For the matrix ( A = \begin{pmatrix} 3 & 1 \ 1 & 3 \end{pmatrix} ), compute ( A^T A ), its eigenvalues, the singular values, and the condition number ( \kappa ). What changed compared with our first example?
Implement a tiny function manual_svd_2x2(A) that accepts any 2×2 matrix, performs the eigendecomposition route, returns (U, S, Vt), and prints the reconstruction error. Test it on both matrices we used in the article.
Generate (or hard-code) six 2-D points that form a clearly elongated cloud. Center them, run your manual SVD (or np.linalg.svd), and print the first column of ( V ). Verify that it points roughly along the long axis of the cloud.
Construct a deliberately ill-conditioned 5×3 matrix (make the third column almost equal to the sum of the first two plus a tiny ( \epsilon )). Add 0.001 noise to a single entry. Compute the change in the top singular vector before and after keeping only the largest two singular values. Quantify how much more stable the truncated version is.

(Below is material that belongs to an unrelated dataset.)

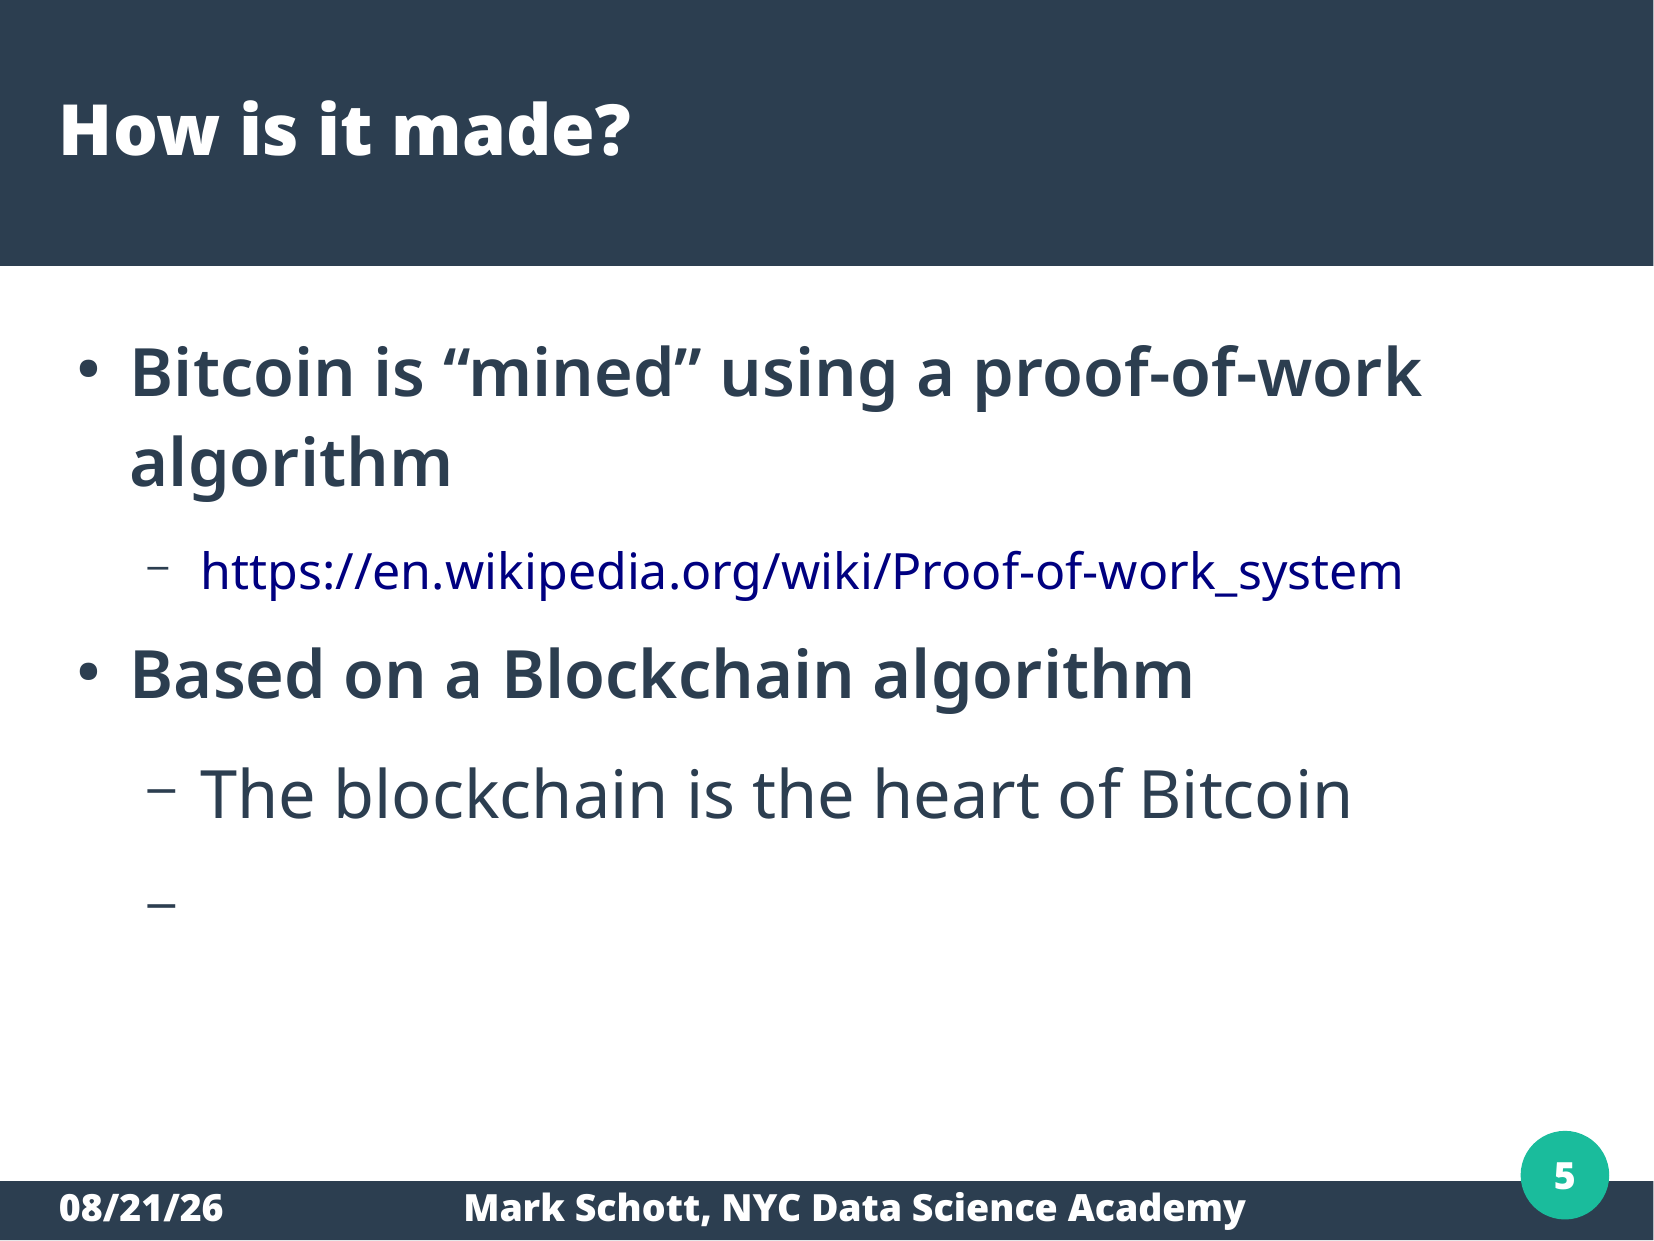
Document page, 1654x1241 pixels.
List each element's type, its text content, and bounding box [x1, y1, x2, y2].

( A^T A = \begin{pmatrix} 10 & 6 \ 6 & 10 \end{pmatrix} ). Eigenvalues 16 and 4. Singular values 4 and 2. ( \kappa = 2 ). The matrix is better conditioned than the first example because the off-diagonal is relatively smaller.
The function is exactly the 10-line block shown in the “from-scratch” section. On both examples the max error is < 1e-14.
After centering, the first right singular vector will be within a few degrees of the direction of greatest elongation (you can eyeball it or compute the sample covariance and its dominant eigenvector - they must agree).
The full-rank top singular vector moves by a large angle when you perturb the near-dependent column. After truncation to rank 2 the direction is almost unchanged - the unstable direction has been removed.
You now own the factorizations that turn raw high-dimensional vectors into clean, stable, low-dimensional directions that embeddings and retrievers actually use. The optimization chapter shows you how those same matrix properties (condition numbers, curvature along the principal axes you just discovered) explain why plain gradient descent zig-zags or diverges, and why Adam plus learning-rate schedules succeed in practice. The two chapters together give you the complete mathematical story behind every training run.